**PROMPT:** Exclude the pictures, then repeat the remaining data exactly.

(Saved data entries)
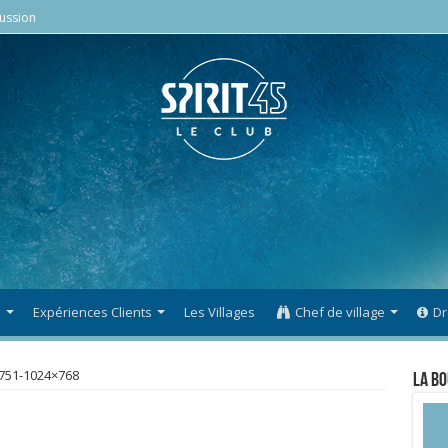
ussion
s
Expériences Clients
Les Villages
Chef de village
Dr
751-1024×768
La Bo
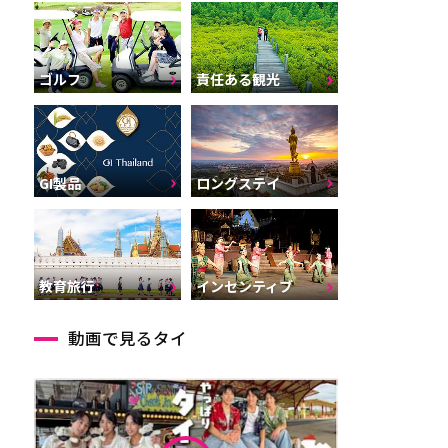
ゴルフ
責任ある観光
GI製品
ロングステイ
インセンティブ
教育旅行
動画で見るタイ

**RESULT OF THE TASK:**
ussion
s
Expériences Clients
Les Villages
Chef de village
Dr
751-1024×768
La Bo
ゴルフ
責任ある観光
GI製品
ロングステイ
インセンティブ
教育旅行
動画で見るタイ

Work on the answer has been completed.